*** Data section ***
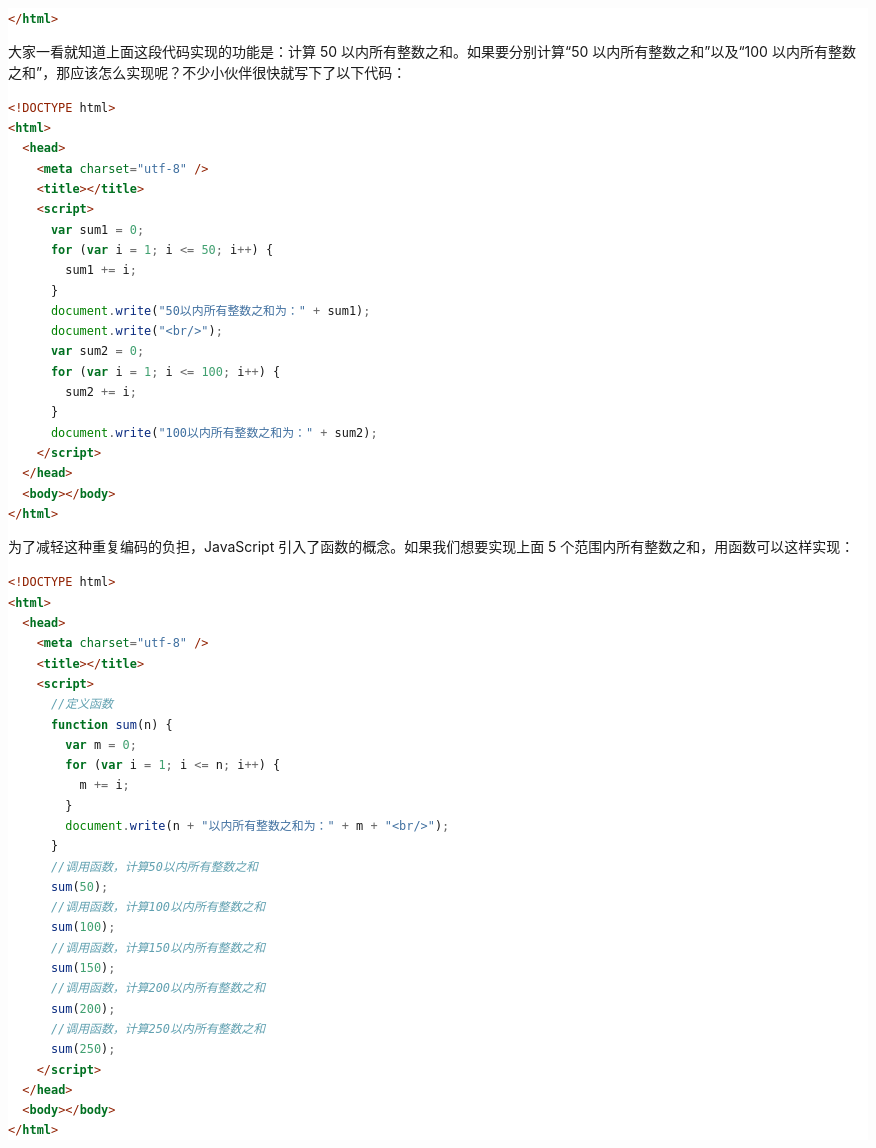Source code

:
 ```html
</html>
```

大家一看就知道上面这段代码实现的功能是：计算 50 以内所有整数之和。如果要分别计算“50 以内所有整数之和”以及“100 以内所有整数之和”，那应该怎么实现呢？不少小伙伴很快就写下了以下代码：

```html
<!DOCTYPE html>
<html>
  <head>
    <meta charset="utf-8" />
    <title></title>
    <script>
      var sum1 = 0;
      for (var i = 1; i <= 50; i++) {
        sum1 += i;
      }
      document.write("50以内所有整数之和为：" + sum1);
      document.write("<br/>");
      var sum2 = 0;
      for (var i = 1; i <= 100; i++) {
        sum2 += i;
      }
      document.write("100以内所有整数之和为：" + sum2);
    </script>
  </head>
  <body></body>
</html>
```

为了减轻这种重复编码的负担，JavaScript 引入了函数的概念。如果我们想要实现上面 5 个范围内所有整数之和，用函数可以这样实现：

```html
<!DOCTYPE html>
<html>
  <head>
    <meta charset="utf-8" />
    <title></title>
    <script>
      //定义函数
      function sum(n) {
        var m = 0;
        for (var i = 1; i <= n; i++) {
          m += i;
        }
        document.write(n + "以内所有整数之和为：" + m + "<br/>");
      }
      //调用函数，计算50以内所有整数之和
      sum(50);
      //调用函数，计算100以内所有整数之和
      sum(100);
      //调用函数，计算150以内所有整数之和
      sum(150);
      //调用函数，计算200以内所有整数之和
      sum(200);
      //调用函数，计算250以内所有整数之和
      sum(250);
    </script>
  </head>
  <body></body>
</html>
```
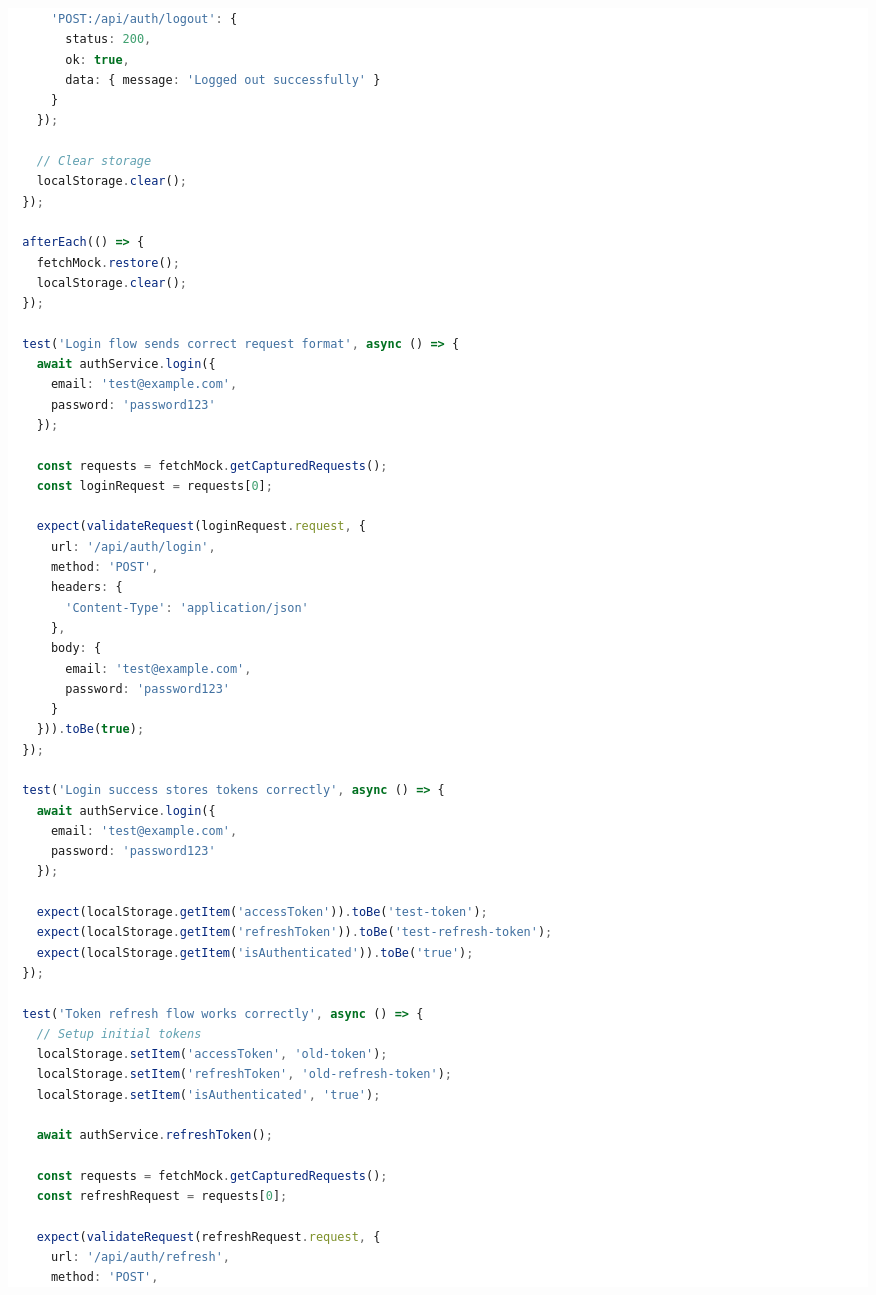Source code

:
 ```typescript
      'POST:/api/auth/logout': {
        status: 200,
        ok: true,
        data: { message: 'Logged out successfully' }
      }
    });
    
    // Clear storage
    localStorage.clear();
  });
  
  afterEach(() => {
    fetchMock.restore();
    localStorage.clear();
  });
  
  test('Login flow sends correct request format', async () => {
    await authService.login({
      email: 'test@example.com',
      password: 'password123'
    });
    
    const requests = fetchMock.getCapturedRequests();
    const loginRequest = requests[0];
    
    expect(validateRequest(loginRequest.request, {
      url: '/api/auth/login',
      method: 'POST',
      headers: {
        'Content-Type': 'application/json'
      },
      body: {
        email: 'test@example.com',
        password: 'password123'
      }
    })).toBe(true);
  });
  
  test('Login success stores tokens correctly', async () => {
    await authService.login({
      email: 'test@example.com',
      password: 'password123'
    });
    
    expect(localStorage.getItem('accessToken')).toBe('test-token');
    expect(localStorage.getItem('refreshToken')).toBe('test-refresh-token');
    expect(localStorage.getItem('isAuthenticated')).toBe('true');
  });
  
  test('Token refresh flow works correctly', async () => {
    // Setup initial tokens
    localStorage.setItem('accessToken', 'old-token');
    localStorage.setItem('refreshToken', 'old-refresh-token');
    localStorage.setItem('isAuthenticated', 'true');
    
    await authService.refreshToken();
    
    const requests = fetchMock.getCapturedRequests();
    const refreshRequest = requests[0];
    
    expect(validateRequest(refreshRequest.request, {
      url: '/api/auth/refresh',
      method: 'POST',
```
*** End of Data section ***
Aim of the exercise =
Find "true" in the data above. Report each line where it appears.

Answer to the exercise =
        ok: true,
    })).toBe(true);
    expect(localStorage.getItem('isAuthenticated')).toBe('true');
    localStorage.setItem('isAuthenticated', 'true');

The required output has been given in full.